Social Media, Technology, and the Internet

Given the increased use of technology and social media in the life of the church and its individual members, churches and conferences have a responsibility to define social media policies that uphold the covenant to create safety for children, youth, and vulnerable adults.


Utilization of technology, the internet, and all social media tools will be used to promote Christian community and the building up of authentic relationships.

  • Protection of the privacy and identity of all persons under 18 years of age and all vulnerable adults in online writings, postings, and discussions must be a top priority.
  • Adult employees and staff must not post photos or videos that identify children, youth, or vulnerable adults on any online site or printed publication without written consent from a parent or legal guardian.
  • All social media groups and associated with Preschools, Children’s or Youth Ministry areas will be designated as “closed” groups, requiring all those who wish to gain access to be approved by the page administrators. Groups will be reviewed annually, and inactive members will be removed.
  • All church-related social media groups and pages must have at least two administrators. If an administrator is no longer associated with the ministry, that individual’s administrative status must be revoked.
  • Photos of minors may only be published or posted after a photo release has been signed by their parent/guardian. Photos used in other mediums, such as church newsletters, websites, blogs, etc., must not include any identifying information about minors.
  • Photos may only be posted to the social media page by page administrators. Adults (staff, volunteers, parents, etc.) should not identify minors in photographs posted online or in print. Individuals (including minors) are welcome to identify (i.e. “tag”) themselves.
  • When checking in on any location tagging social media, only “check in” yourself. Never check in minors. Be sensitive to tagging or revealing other participants’ locations without their expressed permission.
  • In the case of clergy and parishioner online connections, Friend Requests, Follow Requests, Circle Requests, etc. should be initiated by the parishioner, especially if the parishioner is a minor or vulnerable adult. Adults must maintain appropriate relational boundaries with minors.
  • No adult shall initiate social media contact with or “friend” a minor or vulnerable adult.
    Prior to accepting “friend” requests of minors, adults should verify they are following the church’s social media policy, including confirming their actions with the pastor as required.
  • Any conversations with minors or vulnerable adults shall occur in open channels.
  • When emailing, texting, tweeting, or messaging a minor, adults should copy another adult (ideally a parent or guardian) on the message, or post it in a public venue (i.e. a Facebook wall as opposed to a private message).
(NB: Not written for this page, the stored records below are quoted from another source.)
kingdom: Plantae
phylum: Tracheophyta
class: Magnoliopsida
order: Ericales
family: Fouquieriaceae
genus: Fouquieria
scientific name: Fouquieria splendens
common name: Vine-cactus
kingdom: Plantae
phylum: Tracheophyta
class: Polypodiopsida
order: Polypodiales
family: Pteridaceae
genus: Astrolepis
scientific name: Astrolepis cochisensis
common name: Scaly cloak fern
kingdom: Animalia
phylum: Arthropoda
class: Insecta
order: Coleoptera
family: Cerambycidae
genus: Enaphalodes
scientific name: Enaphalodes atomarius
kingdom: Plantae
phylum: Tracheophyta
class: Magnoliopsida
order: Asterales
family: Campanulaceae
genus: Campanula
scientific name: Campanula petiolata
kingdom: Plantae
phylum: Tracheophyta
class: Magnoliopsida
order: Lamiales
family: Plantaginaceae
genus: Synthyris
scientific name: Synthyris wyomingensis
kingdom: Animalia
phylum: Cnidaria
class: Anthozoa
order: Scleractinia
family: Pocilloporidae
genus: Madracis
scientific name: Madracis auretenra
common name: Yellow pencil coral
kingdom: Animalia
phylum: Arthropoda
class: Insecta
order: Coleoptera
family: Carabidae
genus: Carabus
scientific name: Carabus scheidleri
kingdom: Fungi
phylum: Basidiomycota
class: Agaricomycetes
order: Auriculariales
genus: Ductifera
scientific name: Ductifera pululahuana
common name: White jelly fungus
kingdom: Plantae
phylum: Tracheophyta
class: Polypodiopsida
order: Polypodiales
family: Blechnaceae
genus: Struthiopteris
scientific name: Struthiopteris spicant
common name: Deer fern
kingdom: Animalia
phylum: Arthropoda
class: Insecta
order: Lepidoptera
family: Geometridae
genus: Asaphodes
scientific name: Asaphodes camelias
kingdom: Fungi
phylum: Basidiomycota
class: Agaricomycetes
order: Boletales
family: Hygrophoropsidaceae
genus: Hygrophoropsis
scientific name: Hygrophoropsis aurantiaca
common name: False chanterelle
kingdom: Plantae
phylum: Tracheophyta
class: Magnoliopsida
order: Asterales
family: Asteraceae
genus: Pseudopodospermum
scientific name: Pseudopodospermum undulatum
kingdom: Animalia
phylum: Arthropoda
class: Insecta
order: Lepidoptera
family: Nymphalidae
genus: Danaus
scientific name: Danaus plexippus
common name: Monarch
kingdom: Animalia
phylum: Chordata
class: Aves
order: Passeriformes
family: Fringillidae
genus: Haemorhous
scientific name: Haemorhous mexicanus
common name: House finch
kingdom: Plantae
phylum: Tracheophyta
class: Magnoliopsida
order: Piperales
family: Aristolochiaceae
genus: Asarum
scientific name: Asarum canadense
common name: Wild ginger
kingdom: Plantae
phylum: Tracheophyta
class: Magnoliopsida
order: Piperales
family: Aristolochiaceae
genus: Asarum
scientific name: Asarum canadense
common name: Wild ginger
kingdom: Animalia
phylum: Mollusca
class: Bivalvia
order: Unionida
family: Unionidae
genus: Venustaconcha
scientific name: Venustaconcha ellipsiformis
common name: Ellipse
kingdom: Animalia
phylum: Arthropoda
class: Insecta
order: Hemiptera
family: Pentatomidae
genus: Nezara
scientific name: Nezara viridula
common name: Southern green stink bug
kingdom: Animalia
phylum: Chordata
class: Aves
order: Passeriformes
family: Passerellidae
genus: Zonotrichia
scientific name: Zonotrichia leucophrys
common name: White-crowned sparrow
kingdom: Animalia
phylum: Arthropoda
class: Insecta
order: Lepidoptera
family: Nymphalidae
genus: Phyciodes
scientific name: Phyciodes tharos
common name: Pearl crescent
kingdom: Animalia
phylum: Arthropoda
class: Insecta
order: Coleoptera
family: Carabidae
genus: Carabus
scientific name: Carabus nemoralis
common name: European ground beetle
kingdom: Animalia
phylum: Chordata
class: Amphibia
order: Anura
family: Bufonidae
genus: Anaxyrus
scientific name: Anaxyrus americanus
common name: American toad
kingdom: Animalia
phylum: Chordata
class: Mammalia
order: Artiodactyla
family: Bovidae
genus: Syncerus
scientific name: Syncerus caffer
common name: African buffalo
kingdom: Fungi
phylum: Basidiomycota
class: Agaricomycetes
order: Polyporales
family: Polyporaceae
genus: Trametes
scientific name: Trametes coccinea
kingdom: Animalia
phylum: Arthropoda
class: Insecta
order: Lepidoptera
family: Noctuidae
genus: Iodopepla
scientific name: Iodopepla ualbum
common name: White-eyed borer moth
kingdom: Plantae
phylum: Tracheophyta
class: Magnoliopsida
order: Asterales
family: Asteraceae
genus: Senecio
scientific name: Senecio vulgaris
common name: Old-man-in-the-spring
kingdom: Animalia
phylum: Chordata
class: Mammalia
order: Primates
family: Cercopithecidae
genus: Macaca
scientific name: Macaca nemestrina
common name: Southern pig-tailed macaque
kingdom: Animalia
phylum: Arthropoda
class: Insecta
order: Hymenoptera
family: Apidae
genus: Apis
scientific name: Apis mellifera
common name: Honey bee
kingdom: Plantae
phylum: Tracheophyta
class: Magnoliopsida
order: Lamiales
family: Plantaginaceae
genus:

This will allow adults to maintain the “two adults present” standard when using social media.
  • Social media, even though it offers convenient and private channels, is not an appropriate medium for discussing crises.
  • Begin or transition a crisis conversation into a format that can be more personal, while still adhering to the need for two adults present, or an open door, or window, etc.
  • Do not engage in, encourage or condone cyberbullying. Every children’s ministry and youth ministry group, and adult volunteer training session should include in its teaching and ministry Code of Conduct a session on the types and consequences of cyber-bullying, including how to identify it and how to report it.
  • Adults must educate young people on the effective ways of using social media and technology to live out their Christian witness in what they write, post, share, and view.
  • Adults must understand, and teach to minors and vulnerable adults, that once something is posted on the web, sent via email, or sent via text, it is impossible to fully recover or erase it. There should be no expectation of privacy or reasonable expectation that the information stops with the person for whom it was intended.
  • A good rule of thumb: If you do not want it shared throughout the congregation and community, do not text it or post it via social media.